Answer
$$2\pi $$
Work Step by Step
$$\eqalign{
& \int_{ - 3}^1 {\sqrt {3 - 2x - {x^2}} } dx;{\text{ }}u = x + 1 \cr
& {\text{Completing the square}} \cr
& 3 - 2x - {x^2} = 4 - {\left( {x + 1} \right)^2} \cr
& = \int_{ - 3}^1 {\sqrt {4 - {{\left( {x + 1} \right)}^2}} } dx \cr
& {\text{Let }}u = x + 1,{\text{ }}du = dx, \cr
& {\text{The new limits of integration are:}} \cr
& x = 1{\text{ }} \Rightarrow u = 1 + 1 = 2 \cr
& x = - 3{\text{ }} \Rightarrow u = - 3 + 1 = - 2 \cr
& {\text{Apply the substitution}} \cr
& \int_{ - 3}^1 {\sqrt {4 - {{\left( {x + 1} \right)}^2}} } dx = \int_{ - 2}^2 {\sqrt {4 - {u^2}} } du \cr
& {\text{The integral of the form }}\int_{ - a}^a {\sqrt {{a^2} - {u^2}} du} ,{\text{ represents a semicircle}} \cr
& {\text{centered at the origin with radius }}a,{\text{ then the geometry formula}} \cr
& {\text{for the area is }}\int_{ - a}^a {\sqrt {{a^2} - {u^2}} du} = \frac{1}{2}\pi {a^2},{\text{ therefore}} \cr
& {\text{ }} = \frac{1}{2}\pi {\left( 2 \right)^2} \cr
& {\text{ }} = 2\pi \cr} $$

=-=-=

**TASK ITEM**
Answer these questions from the worked integral solution:
1. What substitution for u is used?
2. What are the new limits of integration after the substitution?
3. What final value does the integral have?
The material after the worked integral comes from a separate source.

=-=-=

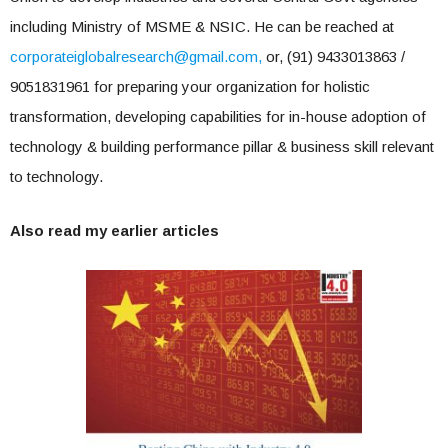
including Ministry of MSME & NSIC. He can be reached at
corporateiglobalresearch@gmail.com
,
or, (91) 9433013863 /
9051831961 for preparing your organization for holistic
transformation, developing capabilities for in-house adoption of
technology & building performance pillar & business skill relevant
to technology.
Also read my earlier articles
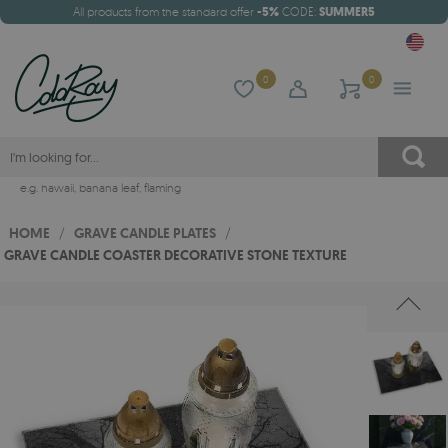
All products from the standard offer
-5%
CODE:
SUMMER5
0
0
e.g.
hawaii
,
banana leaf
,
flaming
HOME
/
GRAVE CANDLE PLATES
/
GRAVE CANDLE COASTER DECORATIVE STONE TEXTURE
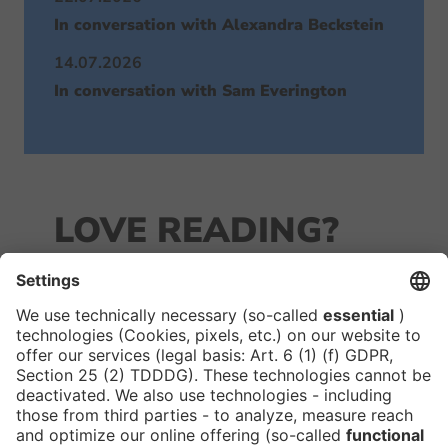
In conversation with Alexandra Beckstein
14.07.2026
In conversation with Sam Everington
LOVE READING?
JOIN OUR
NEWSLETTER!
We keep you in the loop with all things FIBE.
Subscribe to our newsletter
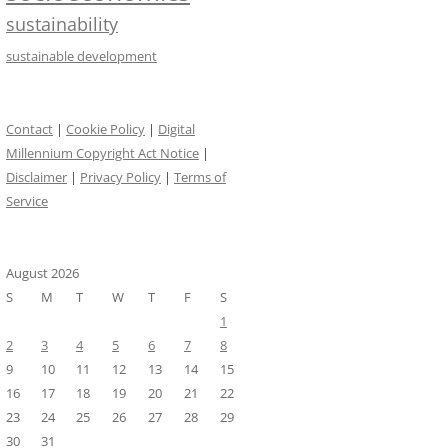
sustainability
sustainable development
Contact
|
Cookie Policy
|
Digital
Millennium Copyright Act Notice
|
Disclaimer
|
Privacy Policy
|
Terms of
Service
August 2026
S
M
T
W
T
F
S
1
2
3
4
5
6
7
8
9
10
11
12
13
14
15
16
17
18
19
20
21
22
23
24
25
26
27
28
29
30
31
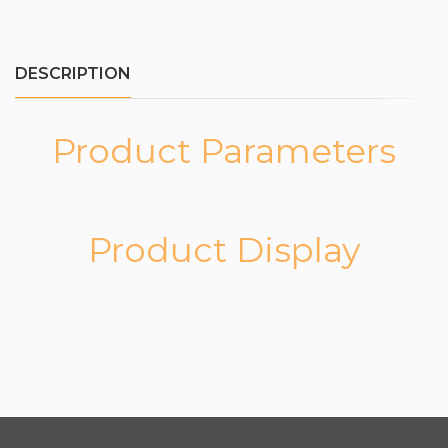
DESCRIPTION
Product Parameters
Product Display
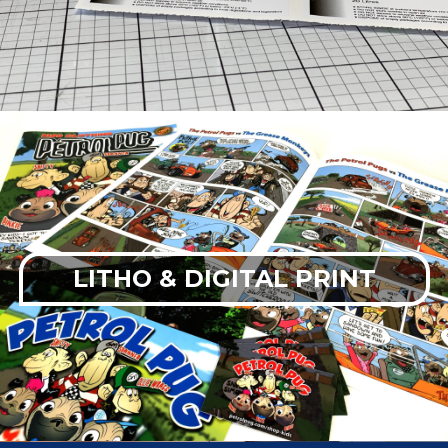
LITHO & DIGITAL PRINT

=-=-=

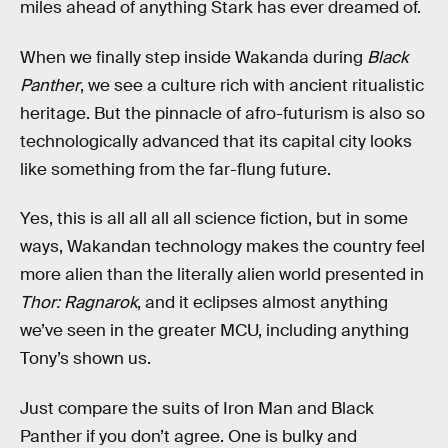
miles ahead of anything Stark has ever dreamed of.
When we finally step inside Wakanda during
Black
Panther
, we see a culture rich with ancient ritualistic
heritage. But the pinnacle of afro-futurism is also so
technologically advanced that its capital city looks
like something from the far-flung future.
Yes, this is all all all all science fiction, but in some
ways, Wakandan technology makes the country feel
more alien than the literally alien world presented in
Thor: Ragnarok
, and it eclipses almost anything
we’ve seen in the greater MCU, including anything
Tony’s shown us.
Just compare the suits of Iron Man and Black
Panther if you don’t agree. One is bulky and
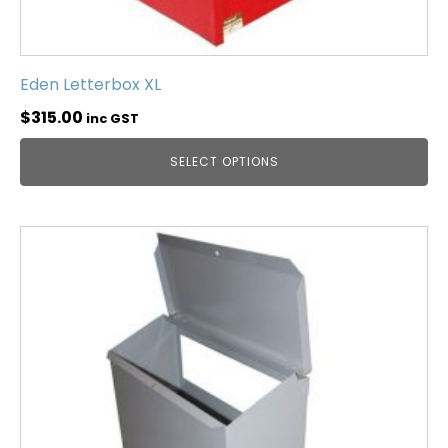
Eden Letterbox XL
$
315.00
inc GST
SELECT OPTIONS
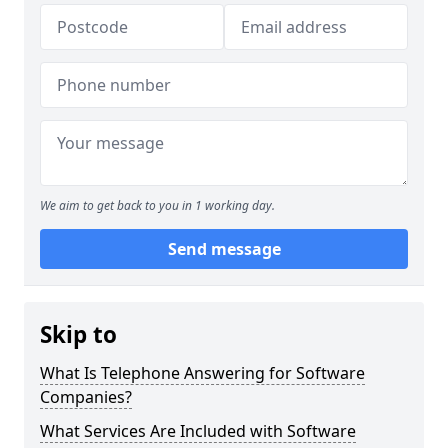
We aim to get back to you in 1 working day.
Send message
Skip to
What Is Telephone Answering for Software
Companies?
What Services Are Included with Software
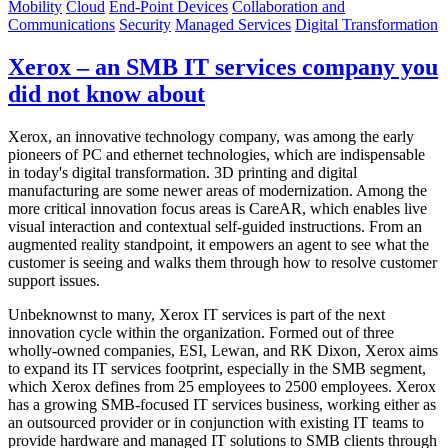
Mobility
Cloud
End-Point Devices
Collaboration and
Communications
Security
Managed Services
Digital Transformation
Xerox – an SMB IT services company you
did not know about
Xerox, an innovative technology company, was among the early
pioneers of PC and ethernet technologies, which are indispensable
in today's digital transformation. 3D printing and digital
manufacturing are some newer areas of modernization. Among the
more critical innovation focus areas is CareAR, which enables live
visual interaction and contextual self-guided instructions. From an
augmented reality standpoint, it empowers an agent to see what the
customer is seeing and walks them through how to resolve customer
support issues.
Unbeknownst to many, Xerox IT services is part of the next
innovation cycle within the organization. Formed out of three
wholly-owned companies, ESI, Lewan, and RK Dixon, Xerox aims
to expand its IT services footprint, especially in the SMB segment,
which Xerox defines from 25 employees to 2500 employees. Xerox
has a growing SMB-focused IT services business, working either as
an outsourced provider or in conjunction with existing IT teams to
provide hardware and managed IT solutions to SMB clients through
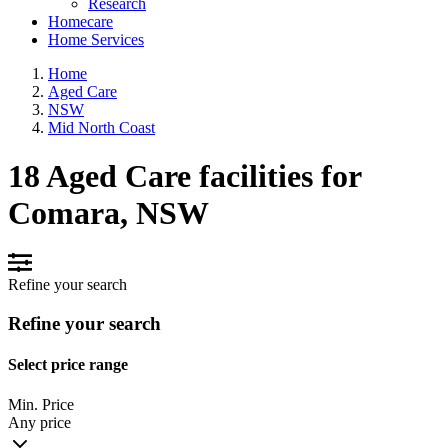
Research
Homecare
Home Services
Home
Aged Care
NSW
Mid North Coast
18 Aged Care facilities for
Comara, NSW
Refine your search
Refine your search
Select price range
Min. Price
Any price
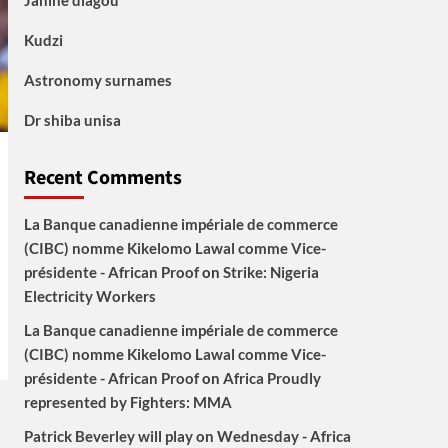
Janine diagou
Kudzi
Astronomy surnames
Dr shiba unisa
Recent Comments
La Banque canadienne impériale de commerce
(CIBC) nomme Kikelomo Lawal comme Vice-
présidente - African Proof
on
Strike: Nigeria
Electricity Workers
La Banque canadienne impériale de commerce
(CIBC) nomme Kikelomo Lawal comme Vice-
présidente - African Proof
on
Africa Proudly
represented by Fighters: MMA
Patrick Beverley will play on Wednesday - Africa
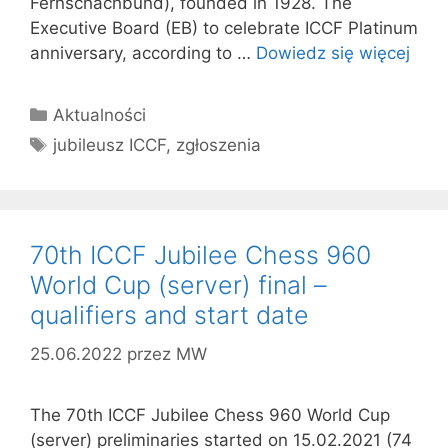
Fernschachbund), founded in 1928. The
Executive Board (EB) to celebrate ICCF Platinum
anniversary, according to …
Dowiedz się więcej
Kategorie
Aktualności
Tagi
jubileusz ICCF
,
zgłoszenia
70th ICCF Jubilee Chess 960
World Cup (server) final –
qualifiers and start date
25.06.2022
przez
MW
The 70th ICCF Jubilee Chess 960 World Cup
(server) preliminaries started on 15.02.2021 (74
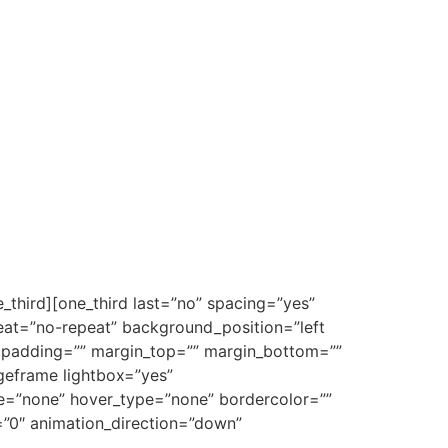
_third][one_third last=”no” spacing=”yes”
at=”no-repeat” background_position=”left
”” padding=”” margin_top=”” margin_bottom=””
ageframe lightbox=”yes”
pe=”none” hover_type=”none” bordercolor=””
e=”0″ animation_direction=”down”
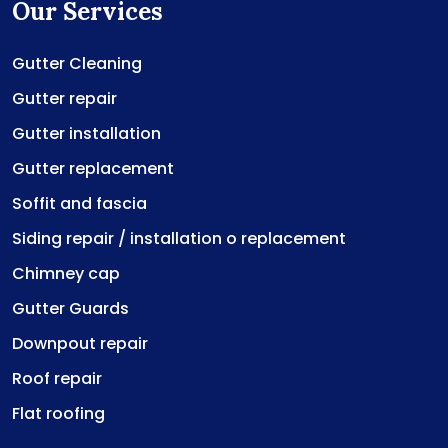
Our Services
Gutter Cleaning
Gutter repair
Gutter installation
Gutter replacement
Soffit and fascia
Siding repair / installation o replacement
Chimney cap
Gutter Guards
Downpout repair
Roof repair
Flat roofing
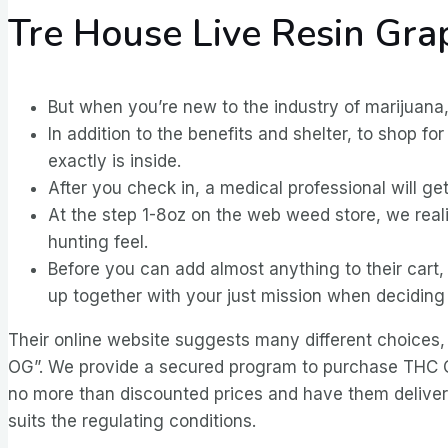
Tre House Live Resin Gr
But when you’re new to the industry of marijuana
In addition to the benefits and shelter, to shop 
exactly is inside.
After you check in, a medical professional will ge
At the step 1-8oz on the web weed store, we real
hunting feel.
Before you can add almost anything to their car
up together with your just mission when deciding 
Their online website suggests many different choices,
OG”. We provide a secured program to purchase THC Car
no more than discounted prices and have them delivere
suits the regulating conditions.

=-=-=

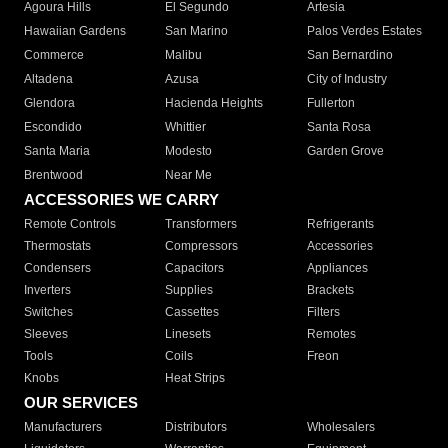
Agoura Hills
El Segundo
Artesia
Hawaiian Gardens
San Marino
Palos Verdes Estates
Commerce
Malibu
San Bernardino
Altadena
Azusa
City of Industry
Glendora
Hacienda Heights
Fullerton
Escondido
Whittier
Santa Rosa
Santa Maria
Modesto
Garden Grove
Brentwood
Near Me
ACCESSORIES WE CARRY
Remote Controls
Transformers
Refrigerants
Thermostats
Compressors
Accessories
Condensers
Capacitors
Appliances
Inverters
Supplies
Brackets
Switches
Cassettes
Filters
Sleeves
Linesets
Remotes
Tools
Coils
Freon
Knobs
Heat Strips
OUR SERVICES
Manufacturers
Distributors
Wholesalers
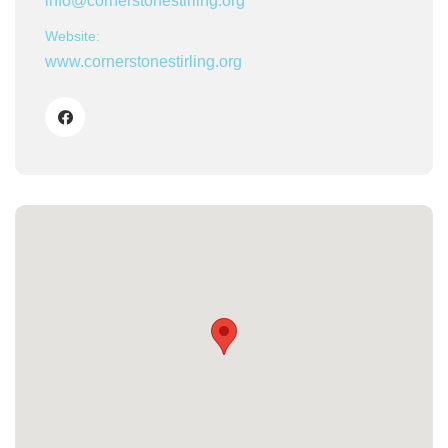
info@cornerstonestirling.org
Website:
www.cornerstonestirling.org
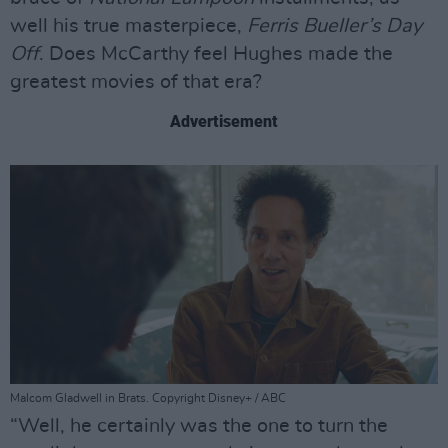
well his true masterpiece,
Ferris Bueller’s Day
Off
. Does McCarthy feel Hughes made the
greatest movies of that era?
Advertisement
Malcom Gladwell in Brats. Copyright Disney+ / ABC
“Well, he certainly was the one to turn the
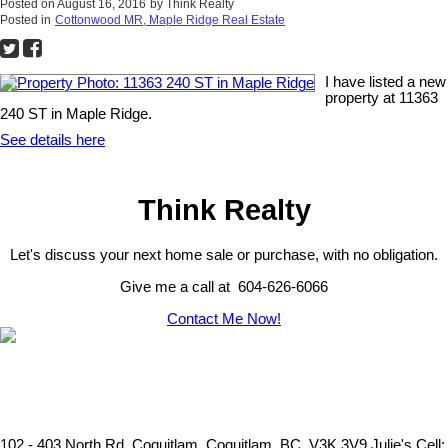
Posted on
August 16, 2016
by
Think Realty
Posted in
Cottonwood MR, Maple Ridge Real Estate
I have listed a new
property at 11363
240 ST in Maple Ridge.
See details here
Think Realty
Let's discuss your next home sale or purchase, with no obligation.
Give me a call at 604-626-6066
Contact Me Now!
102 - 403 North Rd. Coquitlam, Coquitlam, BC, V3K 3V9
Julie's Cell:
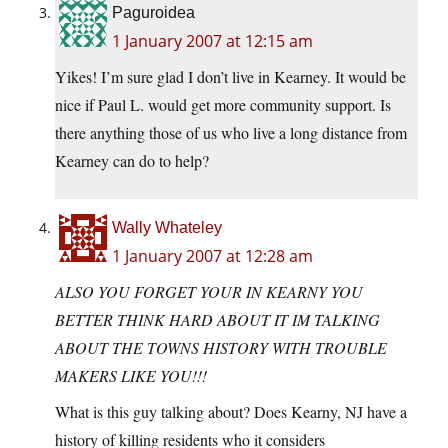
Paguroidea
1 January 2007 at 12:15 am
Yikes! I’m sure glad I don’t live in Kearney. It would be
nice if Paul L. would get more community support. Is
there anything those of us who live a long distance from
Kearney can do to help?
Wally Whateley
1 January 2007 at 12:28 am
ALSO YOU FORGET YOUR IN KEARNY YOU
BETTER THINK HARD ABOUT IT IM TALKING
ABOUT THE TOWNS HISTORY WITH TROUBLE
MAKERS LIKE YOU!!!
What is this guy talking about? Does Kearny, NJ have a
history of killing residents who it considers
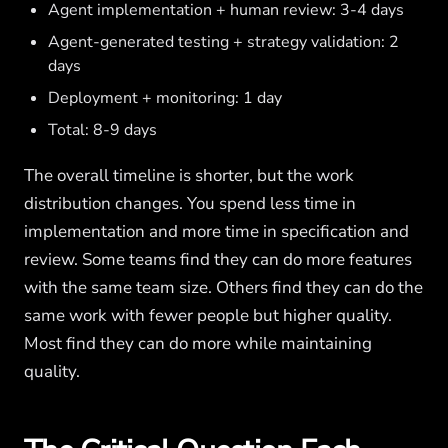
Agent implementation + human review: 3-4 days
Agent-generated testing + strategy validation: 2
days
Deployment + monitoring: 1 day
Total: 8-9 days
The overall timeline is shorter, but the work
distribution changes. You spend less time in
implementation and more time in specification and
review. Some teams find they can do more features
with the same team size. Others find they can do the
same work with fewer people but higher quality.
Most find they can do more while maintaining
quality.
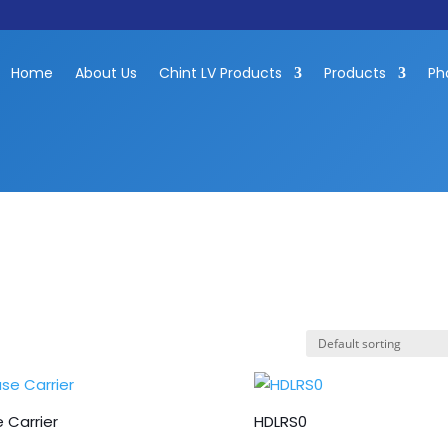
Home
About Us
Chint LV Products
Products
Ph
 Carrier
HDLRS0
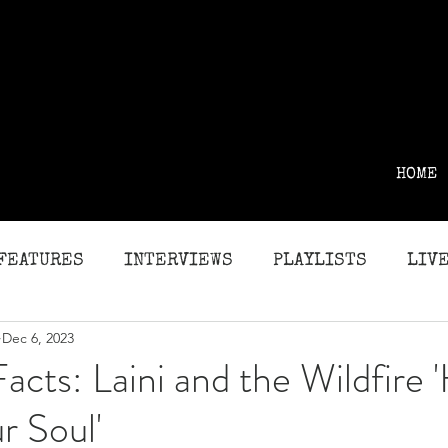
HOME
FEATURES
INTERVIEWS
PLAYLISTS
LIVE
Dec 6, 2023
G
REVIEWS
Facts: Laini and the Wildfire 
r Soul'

=-=-=

**PROBLEM SOLUTION**
1. u = x + 1
2. From −2 to 2
3. 2π